- [Texto proporcionado]:
- - - -
Era algo más que un exiliado: un perseguido político sobre el que pesaban las acusaciones de haber realizado gestiones en el extranjero para los rebeldes. Su situación lo ponía al margen del mecenazgo estatal de México, pródigo con propios y ajenos a fin de fomentar la literatura “viril que tanta falta hacía”, y de las subvenciones indirectas, como los cargos diplomáticos, de las que gozaban muchos de sus amigos mexicanos. Vivía de escribir artículos para periódicos de ultramar, El Universal (ciudad de México), La Prensa (San Antonio), y La Opinión (Los Ángeles). En sus ratos libres redactaba apuntes sin el propósito de publicarlos de inmediato. Ocho años antes había renunciado a la posibilidad de escribir un “libro de verdad”. La malhadada manera como se ganaba el pan no le permitía lo anterior. Manifestó a Reyes su desesperación por ver que su vida se le escapaba sin haber hecho lo que se esperaba de él y sin la esperanza de lograrlo en el futuro inmediato. Después de seleccionar y transcribir el material para armar su obra prima, decidió dar marcha atrás porque “no era decente que saliera con eso casi al cumplir treinta años”. Jugó con la posibilidad de suicidarse por el disgusto de no haber aprendido a calcular su tiempo. La frecuentación de la literatura inglesa y estadounidense contemporánea era el mayor de sus gozos.
- - - -
- [Conjunto de tareas]:
(A) Responde estas preguntas sobre el texto proporcionado:
(i) ¿Para qué periódicos escribía artículos el exiliado?
(ii) ¿Cuántos años antes había renunciado a la posibilidad de escribir un "libro de verdad"?
(iii) ¿Qué era el mayor de sus gozos?
(B) Imprime sin ningún cambio las líneas de las filas, comenzando en la primera y terminando en la que contiene "[509, 513, 581, 536] StreetNumber: 3579", ambas incluidas.
El texto y las filas no tienen relación entre sí.

Entradas del conjunto de datos
- - - -
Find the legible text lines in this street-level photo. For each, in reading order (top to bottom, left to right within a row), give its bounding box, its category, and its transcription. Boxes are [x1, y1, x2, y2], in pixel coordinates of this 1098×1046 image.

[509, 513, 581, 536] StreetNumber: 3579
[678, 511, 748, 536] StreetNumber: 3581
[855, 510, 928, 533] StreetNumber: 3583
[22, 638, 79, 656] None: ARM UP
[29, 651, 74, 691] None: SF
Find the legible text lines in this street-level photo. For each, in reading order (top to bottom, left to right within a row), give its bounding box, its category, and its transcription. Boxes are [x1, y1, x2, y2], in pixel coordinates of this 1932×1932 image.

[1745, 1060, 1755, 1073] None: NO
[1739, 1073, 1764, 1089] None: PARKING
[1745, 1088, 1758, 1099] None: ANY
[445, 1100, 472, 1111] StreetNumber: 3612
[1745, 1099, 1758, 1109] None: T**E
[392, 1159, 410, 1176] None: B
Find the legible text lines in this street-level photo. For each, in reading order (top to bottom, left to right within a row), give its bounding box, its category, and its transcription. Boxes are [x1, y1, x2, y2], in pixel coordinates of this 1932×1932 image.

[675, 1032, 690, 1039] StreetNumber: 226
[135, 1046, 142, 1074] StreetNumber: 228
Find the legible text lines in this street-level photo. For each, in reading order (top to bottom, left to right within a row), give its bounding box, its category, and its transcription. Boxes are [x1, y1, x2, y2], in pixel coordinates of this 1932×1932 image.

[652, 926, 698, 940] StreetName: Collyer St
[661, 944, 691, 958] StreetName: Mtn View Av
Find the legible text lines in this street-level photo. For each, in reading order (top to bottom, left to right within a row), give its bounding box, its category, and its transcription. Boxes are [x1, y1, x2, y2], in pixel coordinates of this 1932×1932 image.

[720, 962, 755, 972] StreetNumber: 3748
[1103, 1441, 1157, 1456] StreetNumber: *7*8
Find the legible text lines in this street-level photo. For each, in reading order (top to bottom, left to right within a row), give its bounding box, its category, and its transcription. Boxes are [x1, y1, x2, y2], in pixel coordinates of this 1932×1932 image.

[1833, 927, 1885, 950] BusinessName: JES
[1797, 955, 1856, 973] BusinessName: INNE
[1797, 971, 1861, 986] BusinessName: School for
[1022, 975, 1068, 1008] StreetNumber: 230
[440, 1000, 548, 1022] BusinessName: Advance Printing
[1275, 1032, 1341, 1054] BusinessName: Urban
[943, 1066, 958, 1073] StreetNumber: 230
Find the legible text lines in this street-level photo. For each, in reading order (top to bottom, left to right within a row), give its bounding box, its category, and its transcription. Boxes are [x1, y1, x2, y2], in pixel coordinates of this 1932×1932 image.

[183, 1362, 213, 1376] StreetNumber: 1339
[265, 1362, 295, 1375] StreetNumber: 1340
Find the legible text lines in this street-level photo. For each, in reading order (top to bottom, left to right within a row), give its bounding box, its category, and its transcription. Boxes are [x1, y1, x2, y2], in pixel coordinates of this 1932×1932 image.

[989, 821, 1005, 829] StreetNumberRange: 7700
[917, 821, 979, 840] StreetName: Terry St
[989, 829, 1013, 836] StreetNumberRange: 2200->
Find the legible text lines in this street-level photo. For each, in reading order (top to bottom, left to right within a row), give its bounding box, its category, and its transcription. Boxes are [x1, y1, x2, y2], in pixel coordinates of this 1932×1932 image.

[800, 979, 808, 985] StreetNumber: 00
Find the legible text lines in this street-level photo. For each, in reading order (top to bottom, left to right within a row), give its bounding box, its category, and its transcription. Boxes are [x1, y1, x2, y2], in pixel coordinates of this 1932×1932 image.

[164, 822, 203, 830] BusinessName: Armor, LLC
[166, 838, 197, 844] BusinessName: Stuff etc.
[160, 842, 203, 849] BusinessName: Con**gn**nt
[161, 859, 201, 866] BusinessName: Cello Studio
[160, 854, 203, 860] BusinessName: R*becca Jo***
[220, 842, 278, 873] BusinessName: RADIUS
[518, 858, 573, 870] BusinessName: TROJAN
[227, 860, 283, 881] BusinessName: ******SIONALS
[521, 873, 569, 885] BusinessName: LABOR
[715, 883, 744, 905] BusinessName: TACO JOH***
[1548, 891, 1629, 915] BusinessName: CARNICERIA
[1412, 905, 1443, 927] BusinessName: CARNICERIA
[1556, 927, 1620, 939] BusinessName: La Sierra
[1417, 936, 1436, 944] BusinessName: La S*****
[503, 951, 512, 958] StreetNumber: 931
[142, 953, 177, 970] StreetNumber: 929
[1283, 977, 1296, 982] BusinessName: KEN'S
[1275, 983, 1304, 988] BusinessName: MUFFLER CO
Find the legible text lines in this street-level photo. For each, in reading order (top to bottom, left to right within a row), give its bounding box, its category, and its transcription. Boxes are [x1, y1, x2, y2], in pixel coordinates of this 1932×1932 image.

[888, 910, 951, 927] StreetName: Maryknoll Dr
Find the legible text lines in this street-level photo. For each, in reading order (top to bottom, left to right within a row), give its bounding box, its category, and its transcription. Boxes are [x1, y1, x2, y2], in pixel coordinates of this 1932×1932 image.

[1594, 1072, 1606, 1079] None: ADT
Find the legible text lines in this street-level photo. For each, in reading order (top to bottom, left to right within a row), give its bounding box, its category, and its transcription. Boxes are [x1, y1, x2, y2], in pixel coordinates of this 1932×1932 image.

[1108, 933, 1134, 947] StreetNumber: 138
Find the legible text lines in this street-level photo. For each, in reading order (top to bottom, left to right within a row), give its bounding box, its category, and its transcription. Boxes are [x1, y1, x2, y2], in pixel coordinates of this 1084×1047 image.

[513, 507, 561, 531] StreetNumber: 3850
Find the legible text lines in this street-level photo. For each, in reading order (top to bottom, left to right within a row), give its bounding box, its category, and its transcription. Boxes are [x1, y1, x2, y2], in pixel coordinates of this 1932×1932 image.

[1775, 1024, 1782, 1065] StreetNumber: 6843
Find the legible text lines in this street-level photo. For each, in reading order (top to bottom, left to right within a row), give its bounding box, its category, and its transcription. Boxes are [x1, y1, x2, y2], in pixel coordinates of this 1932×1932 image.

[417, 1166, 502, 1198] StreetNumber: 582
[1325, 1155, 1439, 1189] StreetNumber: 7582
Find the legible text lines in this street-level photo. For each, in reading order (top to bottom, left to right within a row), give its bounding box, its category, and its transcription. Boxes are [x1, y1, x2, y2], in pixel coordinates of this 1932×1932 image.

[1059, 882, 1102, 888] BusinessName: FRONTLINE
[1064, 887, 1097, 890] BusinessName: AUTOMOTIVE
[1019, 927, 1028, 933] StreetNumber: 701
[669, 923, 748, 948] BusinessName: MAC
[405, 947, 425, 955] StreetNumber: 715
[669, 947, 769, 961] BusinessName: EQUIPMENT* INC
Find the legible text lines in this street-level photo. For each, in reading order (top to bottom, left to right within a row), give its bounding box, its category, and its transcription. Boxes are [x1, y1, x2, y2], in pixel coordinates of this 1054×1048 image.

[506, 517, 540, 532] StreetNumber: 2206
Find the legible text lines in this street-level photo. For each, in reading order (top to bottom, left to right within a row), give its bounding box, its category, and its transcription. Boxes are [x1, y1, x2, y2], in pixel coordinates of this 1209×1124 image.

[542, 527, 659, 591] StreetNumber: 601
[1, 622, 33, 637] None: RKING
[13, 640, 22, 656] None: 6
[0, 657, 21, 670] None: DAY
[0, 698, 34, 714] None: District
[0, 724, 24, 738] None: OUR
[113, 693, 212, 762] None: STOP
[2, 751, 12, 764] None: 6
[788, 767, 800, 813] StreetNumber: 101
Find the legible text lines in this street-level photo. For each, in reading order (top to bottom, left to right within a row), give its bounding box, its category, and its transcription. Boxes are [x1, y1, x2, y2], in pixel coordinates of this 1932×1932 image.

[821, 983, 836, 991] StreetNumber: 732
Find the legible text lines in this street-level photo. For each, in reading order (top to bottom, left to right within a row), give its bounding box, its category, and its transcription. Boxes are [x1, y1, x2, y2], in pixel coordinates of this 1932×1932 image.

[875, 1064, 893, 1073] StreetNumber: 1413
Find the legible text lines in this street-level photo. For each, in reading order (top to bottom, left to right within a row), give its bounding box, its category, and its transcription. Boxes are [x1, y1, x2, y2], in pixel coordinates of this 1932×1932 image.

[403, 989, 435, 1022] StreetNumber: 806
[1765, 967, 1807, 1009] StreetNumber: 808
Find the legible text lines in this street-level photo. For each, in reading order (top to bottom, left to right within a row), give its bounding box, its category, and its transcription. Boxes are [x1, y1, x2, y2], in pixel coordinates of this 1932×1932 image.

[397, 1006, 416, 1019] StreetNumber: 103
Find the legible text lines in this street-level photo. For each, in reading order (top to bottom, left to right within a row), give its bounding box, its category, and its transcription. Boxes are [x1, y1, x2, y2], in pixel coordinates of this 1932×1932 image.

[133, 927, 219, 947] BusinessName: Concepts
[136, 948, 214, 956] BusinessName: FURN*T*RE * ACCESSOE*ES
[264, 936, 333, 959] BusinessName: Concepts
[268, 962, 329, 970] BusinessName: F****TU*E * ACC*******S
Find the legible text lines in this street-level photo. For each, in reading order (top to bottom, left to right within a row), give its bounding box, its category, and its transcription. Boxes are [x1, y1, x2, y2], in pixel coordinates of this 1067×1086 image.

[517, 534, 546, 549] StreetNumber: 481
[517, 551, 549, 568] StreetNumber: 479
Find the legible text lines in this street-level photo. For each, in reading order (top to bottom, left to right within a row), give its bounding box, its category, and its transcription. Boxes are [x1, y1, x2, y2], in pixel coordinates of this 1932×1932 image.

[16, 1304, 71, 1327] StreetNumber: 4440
- - - -
- [Respuestas por tarea]:
(A)
(i) El Universal (ciudad de México), La Prensa (San Antonio) y La Opinión (Los Ángeles).
(ii) Ocho años.
(iii) La frecuentación de la literatura inglesa y estadounidense contemporánea.

(B)
Find the legible text lines in this street-level photo. For each, in reading order (top to bottom, left to right within a row), give its bounding box, its category, and its transcription. Boxes are [x1, y1, x2, y2], in pixel coordinates of this 1098×1046 image.

[509, 513, 581, 536] StreetNumber: 3579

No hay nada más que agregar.